Among the studies CST practitioners and supporters point to most often is a 2019 meta-analysis by Jäkel and von Hauenschild. It looked specifically at CST for chronic pain and reached more encouraging conclusions than several of the later, broader reviews. Working out what it found, and why later reviews don't necessarily overturn it, is part of getting an honest picture of the evidence.
The review included 10 randomised controlled trials and 681 patients, covering a range of chronic pain conditions: neck and back pain, migraine, and fibromyalgia. Not a general survey of CST across all conditions. A focused look at pain.
The conclusion was striking. "Significant and robust effects of CST on pain and function lasting up to six months." In a field where positive findings for complementary therapies tend to be modest and short-lived, that stood out.
What the review found
For chronic pain — a category that's notoriously hard to treat, where many conventional approaches give partial results at best — Jäkel and von Hauenschild found that CST produced meaningful improvements in pain intensity and physical function. Not just statistically significant blips. Effects described as robust and lasting up to six months after treatment ended.
The conditions covered: neck pain, low back pain, migraine, fibromyalgia. All conditions where people often feel that nothing quite works. They cycle through treatments, find partial relief, and plateau. A therapy that produces lasting improvements across that range would be genuinely significant.
The functional improvements arguably matter as much as the pain reductions. Chronic pain changes how people move, what they can do, how they take part in their lives. A therapy that improves function — not just pain scores — is reaching something deeper than symptom management.
Why later reviews disagreed
The 2024 Amendolara meta-analysis and the Ceballos-Laita systematic review both concluded that CST produces no significant effects. Both came after Jäkel and von Hauenschild and covered more studies. Does that mean the 2019 findings were wrong?
Not exactly. The difference is partly scope. The 2019 review was narrowly focused on chronic pain, which let it pool studies of similar populations and outcomes. Later reviews were broader, including conditions that might respond very differently to CST, and they applied different quality thresholds and methodological criteria. Different analytical choices produce different conclusions, even when drawing on overlapping sets of studies.
There's also which studies are included and why. As more CST trials have been published, the pool has grown more varied in quality. Jäkel and von Hauenschild may have been working with a set of trials that happened to be more consistent and comparable than the broader pool the later reviews picked up. That's not a criticism of any single review. It's a feature of how evidence synthesis works when the underlying literature is uneven.

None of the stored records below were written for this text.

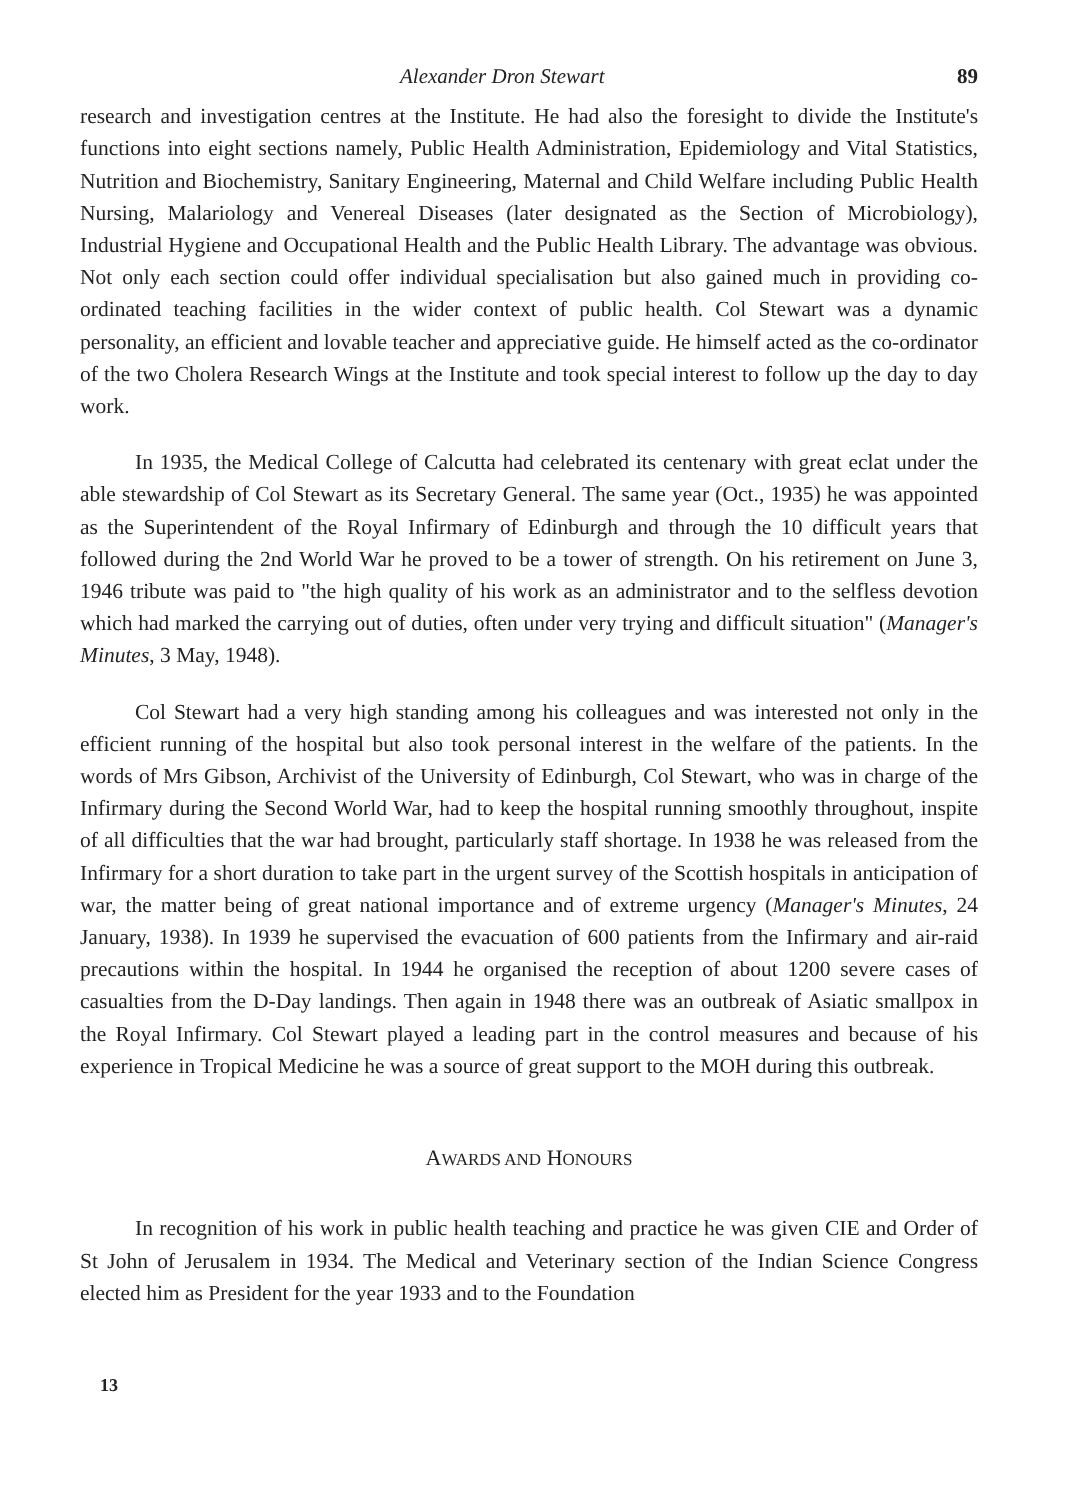Alexander Dron Stewart 89
research and investigation centres at the Institute. He had also the foresight to divide the Institute's functions into eight sections namely, Public Health Administration, Epidemiology and Vital Statistics, Nutrition and Biochemistry, Sanitary Engineering, Maternal and Child Welfare including Public Health Nursing, Malariology and Venereal Diseases (later designated as the Section of Microbiology), Industrial Hygiene and Occupational Health and the Public Health Library. The advantage was obvious. Not only each section could offer individual specialisation but also gained much in providing co-ordinated teaching facilities in the wider context of public health. Col Stewart was a dynamic personality, an efficient and lovable teacher and appreciative guide. He himself acted as the co-ordinator of the two Cholera Research Wings at the Institute and took special interest to follow up the day to day work.
In 1935, the Medical College of Calcutta had celebrated its centenary with great eclat under the able stewardship of Col Stewart as its Secretary General. The same year (Oct., 1935) he was appointed as the Superintendent of the Royal Infirmary of Edinburgh and through the 10 difficult years that followed during the 2nd World War he proved to be a tower of strength. On his retirement on June 3, 1946 tribute was paid to "the high quality of his work as an administrator and to the selfless devotion which had marked the carrying out of duties, often under very trying and difficult situation" (Manager's Minutes, 3 May, 1948).
Col Stewart had a very high standing among his colleagues and was interested not only in the efficient running of the hospital but also took personal interest in the welfare of the patients. In the words of Mrs Gibson, Archivist of the University of Edinburgh, Col Stewart, who was in charge of the Infirmary during the Second World War, had to keep the hospital running smoothly throughout, inspite of all difficulties that the war had brought, particularly staff shortage. In 1938 he was released from the Infirmary for a short duration to take part in the urgent survey of the Scottish hospitals in anticipation of war, the matter being of great national importance and of extreme urgency (Manager's Minutes, 24 January, 1938). In 1939 he supervised the evacuation of 600 patients from the Infirmary and air-raid precautions within the hospital. In 1944 he organised the reception of about 1200 severe cases of casualties from the D-Day landings. Then again in 1948 there was an outbreak of Asiatic smallpox in the Royal Infirmary. Col Stewart played a leading part in the control measures and because of his experience in Tropical Medicine he was a source of great support to the MOH during this outbreak.
AWARDS AND HONOURS
In recognition of his work in public health teaching and practice he was given CIE and Order of St John of Jerusalem in 1934. The Medical and Veterinary section of the Indian Science Congress elected him as President for the year 1933 and to the Foundation
13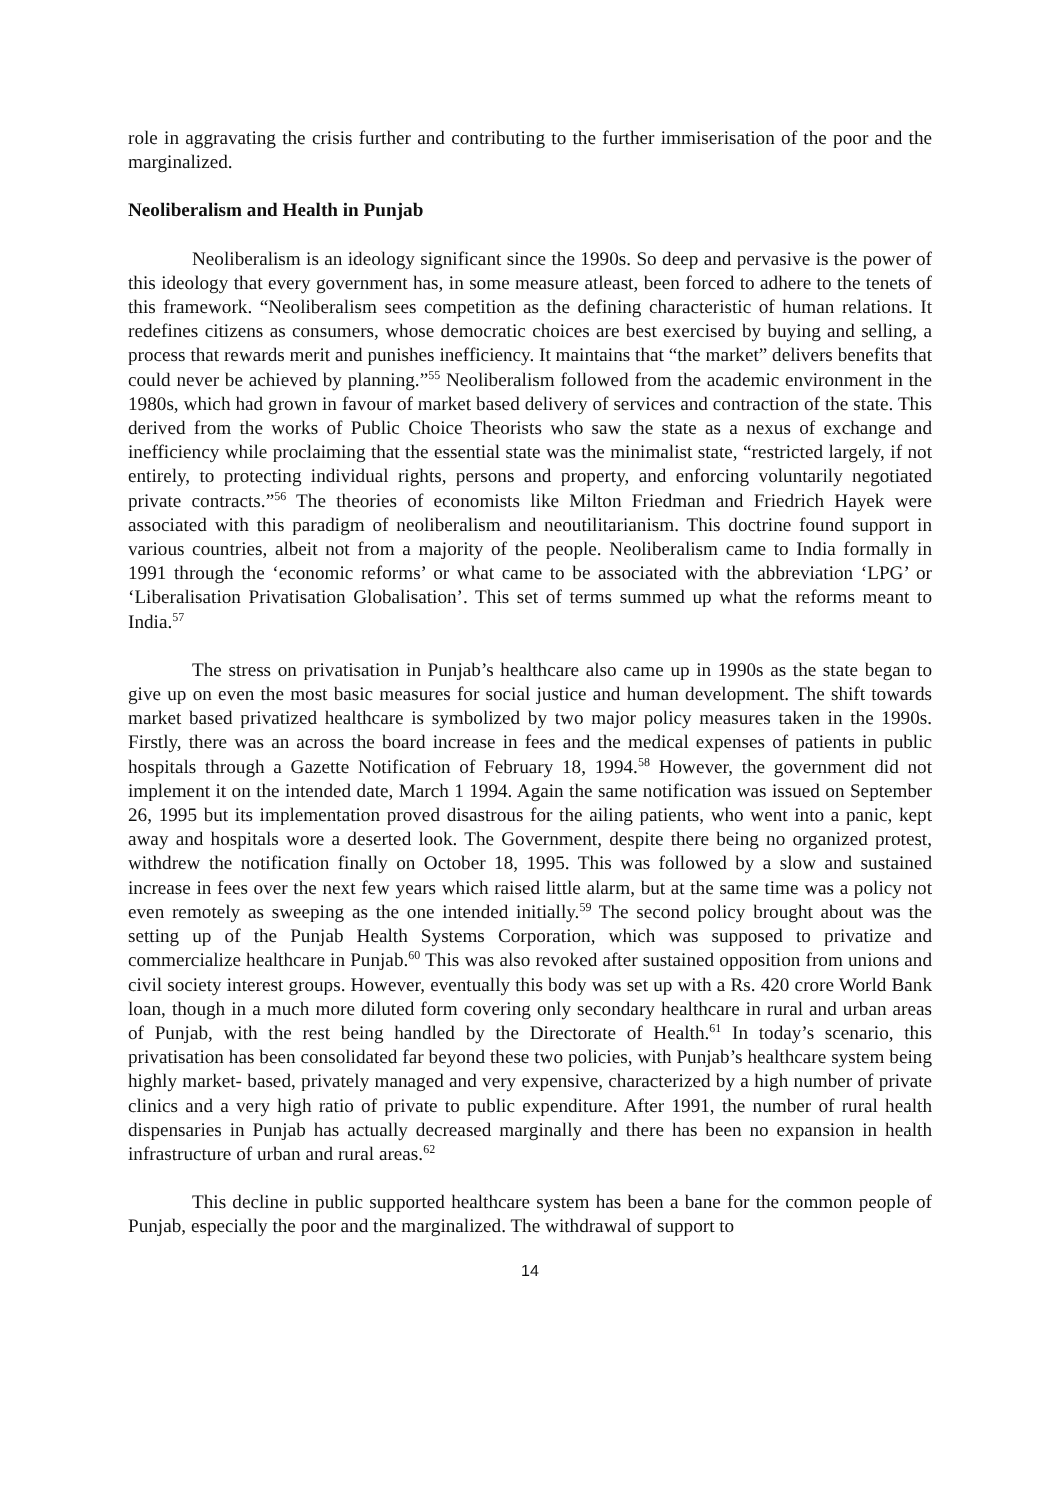role in aggravating the crisis further and contributing to the further immiserisation of the poor and the marginalized.
Neoliberalism and Health in Punjab
Neoliberalism is an ideology significant since the 1990s. So deep and pervasive is the power of this ideology that every government has, in some measure atleast, been forced to adhere to the tenets of this framework. “Neoliberalism sees competition as the defining characteristic of human relations. It redefines citizens as consumers, whose democratic choices are best exercised by buying and selling, a process that rewards merit and punishes inefficiency. It maintains that “the market” delivers benefits that could never be achieved by planning.”<sup>55</sup> Neoliberalism followed from the academic environment in the 1980s, which had grown in favour of market based delivery of services and contraction of the state. This derived from the works of Public Choice Theorists who saw the state as a nexus of exchange and inefficiency while proclaiming that the essential state was the minimalist state, “restricted largely, if not entirely, to protecting individual rights, persons and property, and enforcing voluntarily negotiated private contracts.”<sup>56</sup> The theories of economists like Milton Friedman and Friedrich Hayek were associated with this paradigm of neoliberalism and neoutilitarianism. This doctrine found support in various countries, albeit not from a majority of the people. Neoliberalism came to India formally in 1991 through the ‘economic reforms’ or what came to be associated with the abbreviation ‘LPG’ or ‘Liberalisation Privatisation Globalisation’. This set of terms summed up what the reforms meant to India.<sup>57</sup>
The stress on privatisation in Punjab’s healthcare also came up in 1990s as the state began to give up on even the most basic measures for social justice and human development. The shift towards market based privatized healthcare is symbolized by two major policy measures taken in the 1990s. Firstly, there was an across the board increase in fees and the medical expenses of patients in public hospitals through a Gazette Notification of February 18, 1994.<sup>58</sup> However, the government did not implement it on the intended date, March 1 1994. Again the same notification was issued on September 26, 1995 but its implementation proved disastrous for the ailing patients, who went into a panic, kept away and hospitals wore a deserted look. The Government, despite there being no organized protest, withdrew the notification finally on October 18, 1995. This was followed by a slow and sustained increase in fees over the next few years which raised little alarm, but at the same time was a policy not even remotely as sweeping as the one intended initially.<sup>59</sup> The second policy brought about was the setting up of the Punjab Health Systems Corporation, which was supposed to privatize and commercialize healthcare in Punjab.<sup>60</sup> This was also revoked after sustained opposition from unions and civil society interest groups. However, eventually this body was set up with a Rs. 420 crore World Bank loan, though in a much more diluted form covering only secondary healthcare in rural and urban areas of Punjab, with the rest being handled by the Directorate of Health.<sup>61</sup> In today’s scenario, this privatisation has been consolidated far beyond these two policies, with Punjab’s healthcare system being highly market- based, privately managed and very expensive, characterized by a high number of private clinics and a very high ratio of private to public expenditure. After 1991, the number of rural health dispensaries in Punjab has actually decreased marginally and there has been no expansion in health infrastructure of urban and rural areas.<sup>62</sup>
This decline in public supported healthcare system has been a bane for the common people of Punjab, especially the poor and the marginalized. The withdrawal of support to
14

What this means for chronic pain
The 2019 review is still a significant piece of the picture, particularly for people whose main concern is chronic pain. It's not the only data point, and it doesn't settle the broader questions about CST's evidence base. But it is the most focused, and in some ways the most directly relevant, analysis for this specific population.
Chronic pain patients often bring a particular kind of experience to CST. Years of trying different approaches. A complicated relationship with their own body. Sometimes a quiet exhaustion from the search for relief. The quality of the therapeutic relationship and the gentleness of the work are sometimes part of why CST feels different from what they've tried before, whatever the mechanism turns out to be.
Durability of effects — lasting up to six months — matters a lot for this population. A therapy that needs constant reinforcement to keep working is a real practical and financial burden for someone already managing a chronic condition. If even a portion of what the 2019 review found holds up in individual experience, that's a real contribution.
The 2019 Jäkel and von Hauenschild meta-analysis remains one of the more positive assessments of CST for chronic pain. Set alongside the more cautious later reviews, it's part of a complex evidence picture — one that warrants neither dismissal nor overclaiming, but careful individual assessment.